▸ Exercise tasks:
• A. Transcribe the portion of the Hadoop and MapReduce text from "In this paper, we" up to and including "JVM creation time.".
• B. According to the Hadoop and MapReduce text, what size is the Hadoop block usually set to?
• C. Resume the Hadoop and MapReduce text after its final sentence.

▸ Text passage:
1 Introduction

With the proliferation of smartphones and the expansion of social networking services (SNSs), numerous types of data are being generated in massive quantities by a vast array of sources; this has ushered in the era of big data. Because the amount of data is so vast and the types of data are so varied, existing systems, which have been developed only very recently, are unable to effectively process big data. Thus, an appropriate new system to process big data is required (Choi et al. 2014). Cloud computing is a more advanced technology for distributed processing, e.g., a thin client and grid computing, which is implemented by means of virtualization technology for servers and storages, and advanced network functionality (Ogiela and Ogiela 2003, 2010; Choi et al. 2014). Hadoop (Zikopoulos and Eaton 2011; Shvachko et al. 2010; Bhandarkar 2010) is a representative technology that stores and processes big data. Because Hadoop is optimized for big data’s large files sizes, it has difficulty processing large numbers of small files. A small file can be defined as any file that is significantly smaller than the Hadoop block size, which is usually set to 64 MB. Hadoop encounters two core problems when it attempts to process large numbers of small files. The metadata of data files is stored in an in-memory database by name node when data files are stored in Hadoop blocks in HDFS. The first problem is the lack of name node memory that occurs when large numbers of small files are stored (Zhou et al. 2015). Therefore, files in the data node cannot be stored even if memory space is sufficient. The second problem is the deterioration of scheduling and processing performance. For example, HDFS builds a mapper for each block that is stored, so 1000 mappers are needed if 1000 files are built.

In this paper, we propose a performance improvement method for MapReduce processing, which integrates the CombineFileInputFormat method and the reuse feature of the Java Virtual Machine (JVM). MapReduce processing performance is improved by allowing multiple mappers to reuse a single JVM, rather than creating a JVM for every mapper; this reduces JVM creation time.

2 Related work

2.1 MapReduce

MapReduce is a programming model (and associated implementation) for processing and generating large data sets using a parallel, distributed algorithm on a cluster (Dean and Ghemawat 2008). MapReduce is composed of a Map() procedure that performs filtering and sorting and a Reduce() method that performs a summary operation (https://en.wikipedia.org/wiki/MapReduce). MapReduce is a model for processing keyed, value-based data in parallel, and consists of two steps: the Map task, which uses input data sources to create interim results, and the Reduce task, which uses the interim results as input to obtain the final results (Choi et al. 2013), as shown in Fig. 1. The input data are divided into a plurality of data; as a result, the Map task can be carried out in a plurality of nodes. Each Map task stores the results of processing the input data allocated thereto in the local file system of each node. To provide the final results, the Reduce task receives the interim results stored in the plurality of nodes, and carries out integrated processing. If possible, task distribution is implemented so that data can be processed in the node where they are placed, in order to minimize network traffic. To this end, data are divided in consideration of the status and location of data storage (Choi et al. 2013).

▸ Provided material:
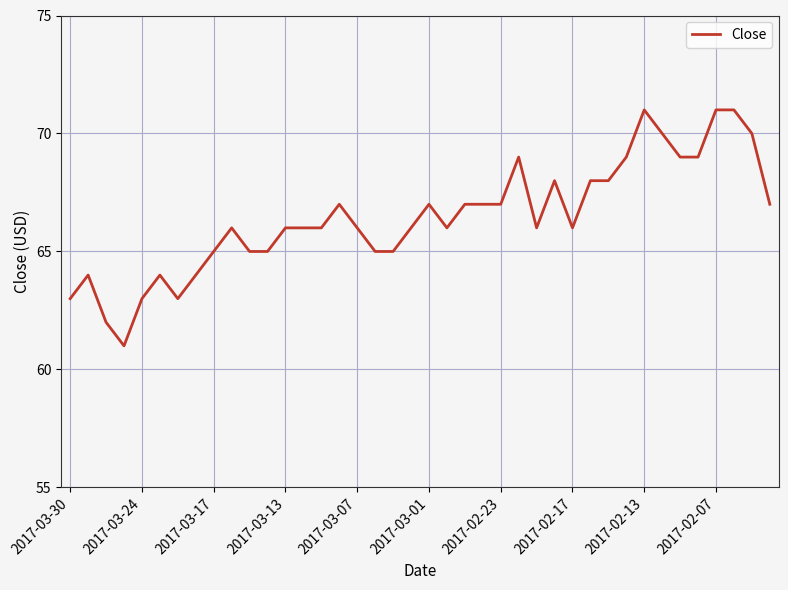

What is the difference between the maximum and minimum values?

10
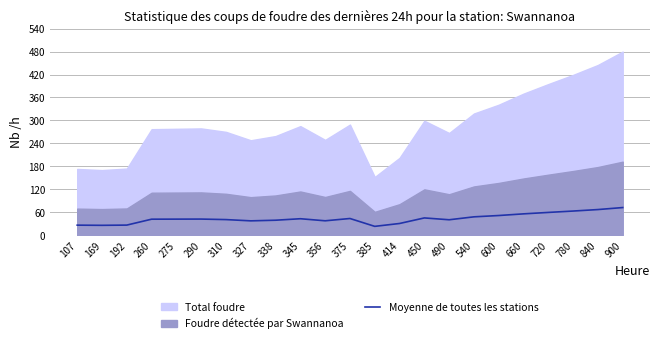

At which category does the chart reach its minimum across all series?

385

▸ Results:
• A.
In this paper, we propose a performance improvement method for MapReduce processing, which integrates the CombineFileInputFormat method and the reuse feature of the Java Virtual Machine (JVM). MapReduce processing performance is improved by allowing multiple mappers to reuse a single JVM, rather than creating a JVM for every mapper; this reduces JVM creation time.

• B. It is usually set to 64 MB.

• C.
Fig. 1
figure 1

MapReduce process

2.2 JVM reuse method in MapReduce

Enabling the JVM reuse feature may reduce JVM startup and shutdown overhead and improve performance, as the JVM spends less time interpreting Java bytecode. Typically, the JVM reuse feature is beneficial in cases in which a workload contains a large number of very short tasks. The JVM reuse feature can be used to modify the parameter in the Hadoop environment file. Table 1 shows the value of the JVM reuse parameter (mapred.job.reuse.jvm.num.tasks).

Table 1 JVM Reuse Parameter (mapred-site.xml)

Table 2 shows the settings for JVM reuse. The settings indicate the number of sequential execution tasks in JVM. Default value 1 means that the JVM is not reused, and \(-1\) means that all tasks are executed using the JVM only. Finally, a user set value indicates that a number of input tasks will be reused in the JVM.

Table 2 mapred.job.reuse.jvm.num.tasks parameter set value
Fig. 2
figure 2

JVM reuse process in MapReduce (Set Value: 3)

Figure 2 describes the JVM reuse process in MapReduce; in this case, the user set value is three. In Fig. 2, three mappers (Map tasks) are performed by setting the appropriate JVM reuse value.

2.3 CombineFileInputFormat method

CombineFileInputFormat works efficiently with small files, which enables FileInputFormat to create a split for each file. CombineFileInputFormat packs many files into each split, so each mapper has more to process. CombineFileInputFormat can also provide benefits when processing large files. Basically, it decouples the amount of data that a mapper consumes from the block size of the files in HDFS (http://www.ibm.com/developerworks/library/bd-hadoopcombine/). Figure 3 describes the Combine File Input Format process. In Fig. 3, files are integrated until their combined size reaches 64 MB, and split files are performed first. Therefore, the number of mappers is reduced and performance is improved.

Fig. 3
figure 3

CombineFileInputFormatProcess (64 MB)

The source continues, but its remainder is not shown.